| INSTRUKSI KERJA 1 |
Temukan semua baris dalam daftar yang memuat kata "quotes", lalu salin baris-baris itu. Huruf besar dan huruf kecil dibedakan.

| TEKS YANG DIBERIKAN |

++++++

Menuju konten utama

Dari Lapangan Hijau ke Meja Hijau: Catatan Kriminal Pesepakbola

Ada nama-nama beken, ada kasus-kasus yang tidak biasa. Inilah daftar beberapa pesepakbola dan catatan kriminal mereka.

Dari Lapangan Hijau ke Meja Hijau: Catatan Kriminal Pesepakbola
Penjaga gawang Liverpool, Bruce Grobbelaar (baju hijau), menegur seorang pendukung Liverpool yang diawasi oleh rekan setimnya Peter Beardsley, setelah ratusan penggemar menyerbu lapangan di akhir Final Piala FA antara Liverpool dan Everton di stadion Wembley, London, 20 Mei 1989. Pagar perimeter baru-baru ini dihapus dari tanah setelah bencana HIllsborough bulan lalu, yang menewaskan 96 fans Liverpool. Liverpool memenangkan derby Merseyside 3-2. AP Photo / Tony White

tirto.id - Tahun 1994, ketika usianya 22 tahun, Mauricio Pochettino pernah berbagi kamar dengan Diego Maradona saat keduanya bermain untuk Newell’s Old Boys.

Sebagai remaja yang masih belum jadi siapa-siapa, berada satu kamar dengan sosok legendaris seperti Maradona tentu membuat pemuda Pochettino ciut. Tapi bukan itu penyebab utama kenapa dia sering kikuk, melainkan karena sebuah momen yang tak disangka-sangka.

Maradona kala itu sudah berusia 34 tahun dan berada di penghujung karier dengan sederet permasalahan: peningkatan berat badan hingga kecanduan obat-obatan. Gosip tentangnya pun kerap diburu wartawan untuk dikulik.

Hingga suatu hari, ketika wartawan menyerbu kediamannya di Buenos Aires, Maradona yang tak tahan lagi memutuskan untuk melakukan sesuatu: menembaki kerumunan tersebut dengan senapan angin.

++++++

| INSTRUKSI KERJA 2 |
Lanjutkan artikel tentang catatan kriminal pesepakbola, dimulai setelah kalimat terakhir yang ditampilkan.

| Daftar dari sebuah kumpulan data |
++++++

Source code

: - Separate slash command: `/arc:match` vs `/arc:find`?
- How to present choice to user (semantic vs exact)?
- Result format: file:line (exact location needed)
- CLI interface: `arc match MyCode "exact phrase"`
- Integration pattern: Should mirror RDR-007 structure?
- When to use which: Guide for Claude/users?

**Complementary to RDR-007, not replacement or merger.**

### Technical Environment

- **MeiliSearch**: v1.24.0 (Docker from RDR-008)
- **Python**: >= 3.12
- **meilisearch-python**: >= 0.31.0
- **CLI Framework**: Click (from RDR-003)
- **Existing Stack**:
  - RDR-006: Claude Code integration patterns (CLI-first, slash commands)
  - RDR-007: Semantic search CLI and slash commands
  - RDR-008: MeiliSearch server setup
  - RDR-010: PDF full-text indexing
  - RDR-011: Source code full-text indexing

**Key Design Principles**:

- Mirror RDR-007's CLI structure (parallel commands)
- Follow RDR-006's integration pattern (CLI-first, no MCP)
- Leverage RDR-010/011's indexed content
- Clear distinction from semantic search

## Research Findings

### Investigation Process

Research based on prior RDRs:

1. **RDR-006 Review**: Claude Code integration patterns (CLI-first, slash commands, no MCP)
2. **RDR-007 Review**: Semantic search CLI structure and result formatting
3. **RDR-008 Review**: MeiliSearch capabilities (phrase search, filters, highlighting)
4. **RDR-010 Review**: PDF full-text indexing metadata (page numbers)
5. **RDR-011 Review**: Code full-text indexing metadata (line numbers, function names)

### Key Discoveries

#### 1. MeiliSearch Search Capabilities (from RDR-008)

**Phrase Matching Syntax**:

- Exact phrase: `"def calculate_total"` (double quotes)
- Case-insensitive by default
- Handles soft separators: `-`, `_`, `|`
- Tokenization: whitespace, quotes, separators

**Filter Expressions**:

++++++

| HASIL TUGAS 1 |
- Exact phrase: `"def calculate_total"` (double quotes)
- Tokenization: whitespace, quotes, separators

| HASIL TUGAS 2 |
Bertahun-tahun kemudian, Pochettino yang sudah menjadi pelatih Tottenham Hotspur, sempat mengenang kembali momen tersebut dalam sebuah konferensi pers kala The Lilywhites berhadapan dengan Chelsea di Wembley pada Agustus 2017.

"Saya ingat betul ketika dia menembaki wartawan. Kami di kamar yang sama selama pra musim di Mar del Plata. Sehari sebelum kejadian, dia juga tidur di kamarku,” ungkap Pochettino.

“Maradona menyukai basket dan dia berencana untuk menyaksikan langsung final basket nasional. Ketika saya bangun di pagi hari, dia tidak ada di tempat tidur. Saat saya sarapan, pelatih sempat bertanya kepada saya tentang dirinya. Saya jawab: ‘Tidak, tidak, dia tidak kembali ke hotel.”

“Usai sarapan kami ke tempat latihan. Tidak ada satu orang pun yang tahu tentang kabar Maradona. Ketika makan siang, muncul berita di televisi, ‘Diego menembaki wartawan di Buenos Aires!’. Itu 400 kilometer jauhnya dari lokasi kami!”

Kejadian menghebohkan tersebut sempat terekam oleh kamera televisi. Maradona bersama dua rekannya (yang disinyalir merupakan para pengawalnya), berjongkok di belakang sebuah mobil Mercedez sambil berteriak: “Kalau kalian tidak segera bubar dan masih berisik, kami akan menembak dengan peluru asli!”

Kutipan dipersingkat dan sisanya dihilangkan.